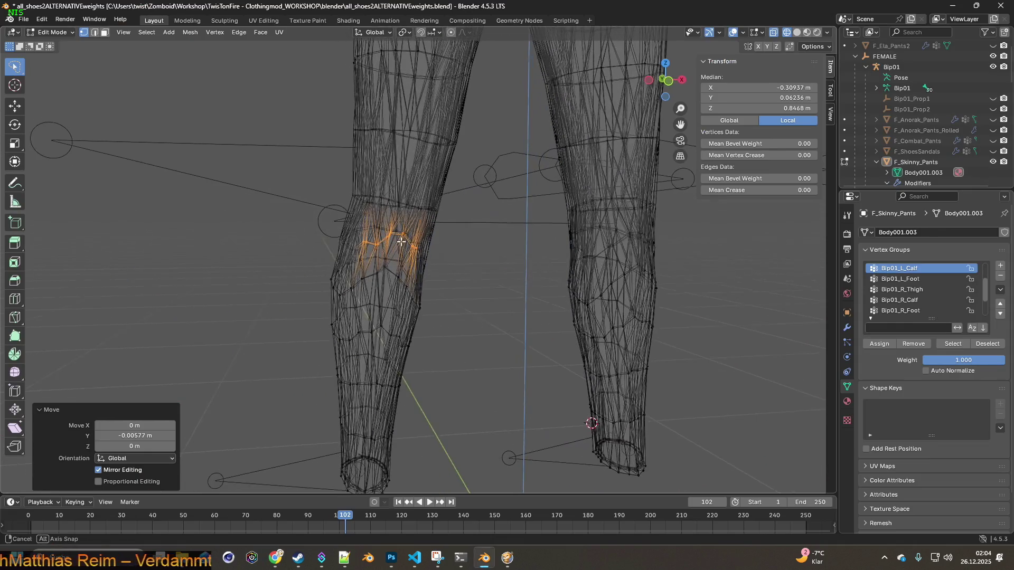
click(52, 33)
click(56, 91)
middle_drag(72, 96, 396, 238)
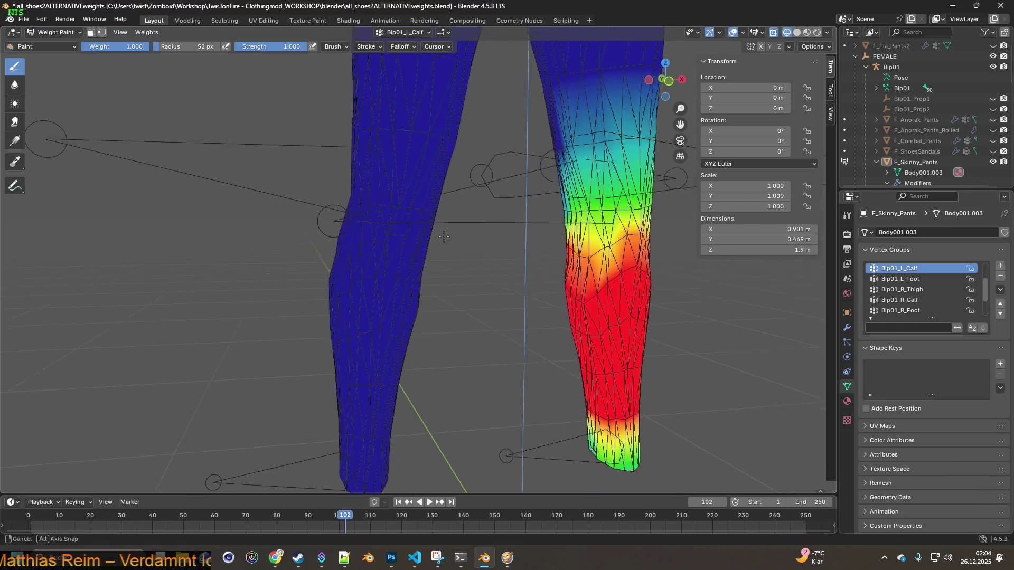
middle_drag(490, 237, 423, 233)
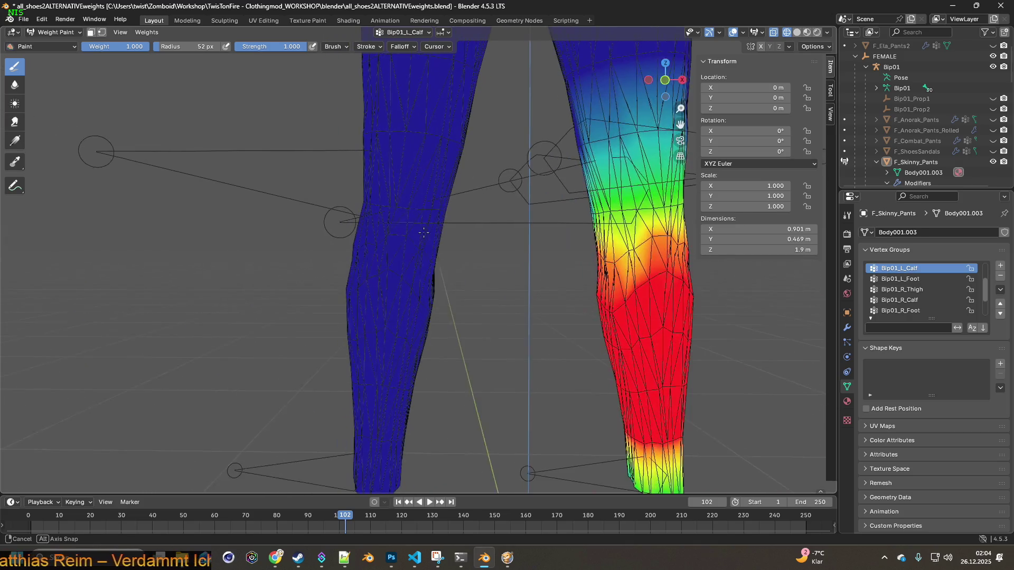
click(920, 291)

__________________________________________________

Beginning with the line containing "click(56, 91)" and ending with the last line of the material, output each line exactly; do not include pictures.

click(56, 91)
middle_drag(72, 96, 396, 238)
middle_drag(490, 237, 423, 233)
click(920, 291)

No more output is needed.